Greece has reached an agreement with its European creditors that will extend its bailout for four months as it attempts to rework terms of the debt repayment.

Eurogroup chairman says Greece will honour its obligations to creditors

Greek Finance Minister Yanis Varoufakis speaks with the media as he arrives for a meeting of European finance ministers in Brussels on Friday. Greece reached a compromise agreement to extend the bailout for four months. (Geert Vanden Wijngaert/Associated Press)

Greece has reached an agreement with its European creditors that will extend its bailout for four months as it attempts to rework terms of the debt repayment.

Eurogroup chairman Jeroen Dijsselbloem said at a press conference in Brussels that Greece had given an “unequivocal commitment to honour their financial obligations” to creditors.

On Monday Greece is to present a list of reform measures, which must then be approved by the major creditors — the EU, the European Central Bank and the International Monetary Fund. The national governments of the 19 eurozone members must also ratify the terms.
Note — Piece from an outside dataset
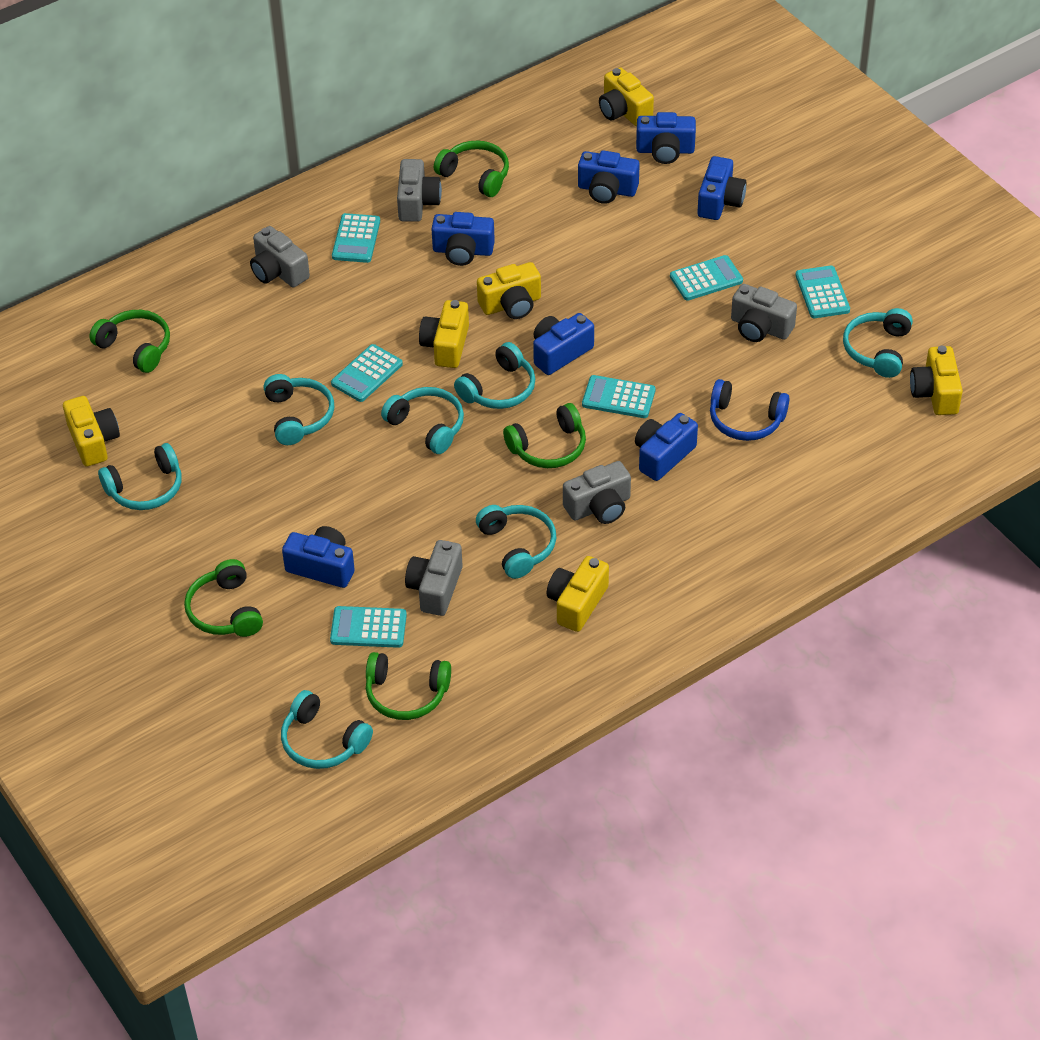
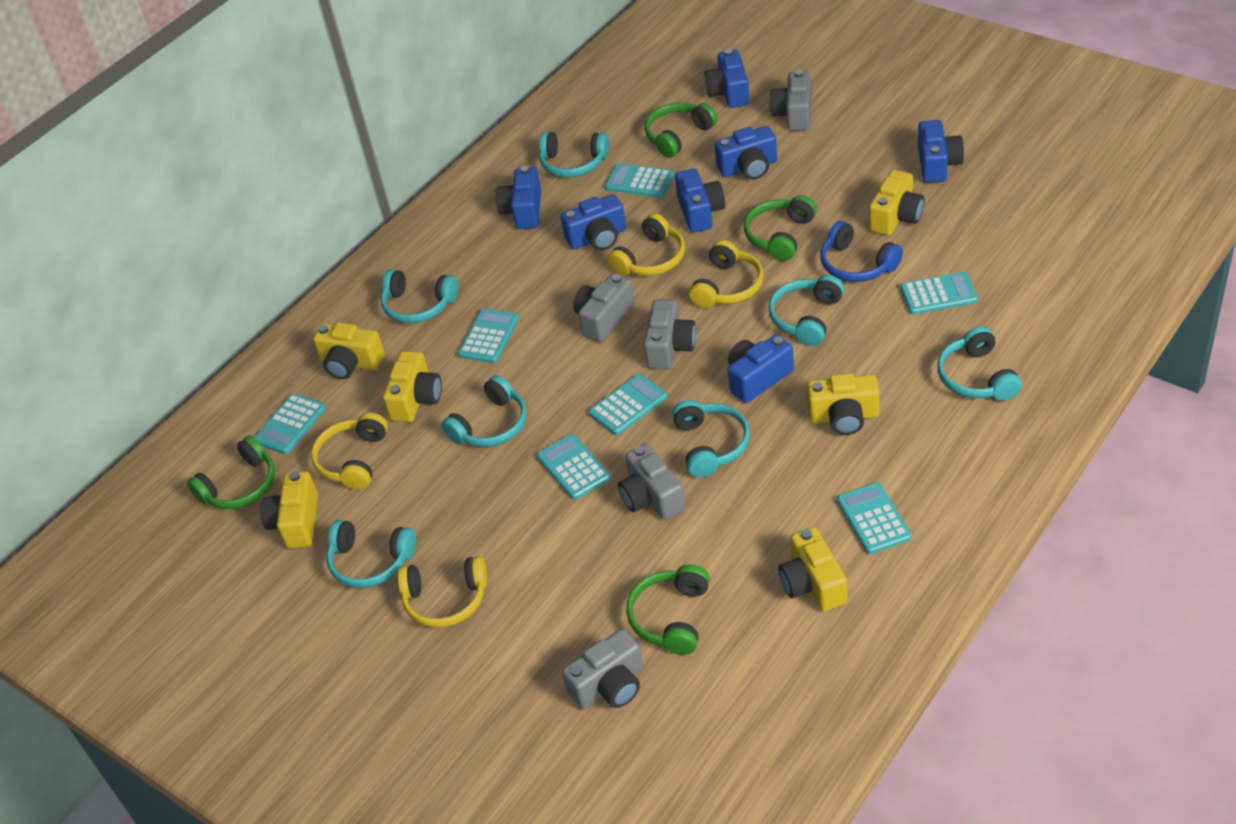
green headphones: [89,310,170,373] [184,559,263,637] [366,652,451,720] [434,141,509,197] [503,403,586,468] = 5 -> [187,435,275,509] [626,565,710,655] [645,103,717,158] [744,195,817,261] = 4
turquoise calculator: [330,606,407,648] [331,344,403,402] [332,213,380,263] [582,375,656,418] [670,255,743,301] [796,266,850,318] = 6 -> [254,393,326,455] [458,308,519,363] [537,434,611,500] [589,374,668,435] [605,163,674,198] [837,482,911,554] [900,272,978,315] = 7
yellow headphones: none = 0 -> [311,413,388,490] [398,556,487,628] [607,213,685,276] [689,240,764,308] = 4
Greece has agreed not to take any measures that might prevent it from meeting repayment terms, and to fully fund any new spending measures from internal funds.

Those commitments give EU lenders a measure of control over Greek policy making, but they also give the new government breathing room. 

"Tonight was a first step in this process of rebuilding trust," Dijsselbloem said at a news conference. "We have established common ground again to reach agreement on this statement."​

Greece had asked for a six-month extension of the bailout while it worked to turn around its moribund economy, but EU members insisted on four months.

The deal followed make-or-break talks between Greece and eurozone finance ministers.

They began more than three hours late, delayed as German Finance Minister Wolfgang Schauble and his Greek counterpart Yanis Varoufakis worked out a fresh compromise text.

Varoufakis says the deal means Greece won't have to cut pensions and will have more control over how it manages its money.

"We are no longer going to be following a script that has been given to us by external agencies," he said.

At the same time, Greece's new government has to explain by Monday what policies it's going to introduce while borrowing this money.

"We're going to work night and day between now and Monday in conjunction with the institutions to come up with something," he said.

The main task for newly elected Greek Prime Minister Alexis Tsipras will be to get the Greek electorate and radical members of his Syriza Party to accept the terms, analysts said.

Tsipras swept to power last month on a pledge to ease the budget belt-tightening and reorganize the €240 billion ($340 billion) bailout debt.

Will the Greeks like the deal?

Analysts in Athens are already describing the concessions made by the Greek government as "politically poisonous." 

Any reforms will have to be endorsed by the Greek parliament. 

The talk of an apparent breakthrough has helped the euro rally and U.S. stock markets to turn positive.

The Greek government was effectively just a week away from having to fend for itself, as its debt deal with the EU expires Feb. 28.

Friday's emergency Eurogroup meeting, which included International Monetary Fund managing director Christine Lagarde and European Central Bank president Mario Draghi, is the third in just over a week. Financial markets have been gripped by the precarious negotiations

"It has been a laborious but eventually constructive process," Lagarde said after the meeting.

Without any further support, Greece faced defaulting on its debts and an exit from the euro, a scenario that would likely devastate the Greek economy, at least in the short-term, and generate renewed uncertainty for the global economy.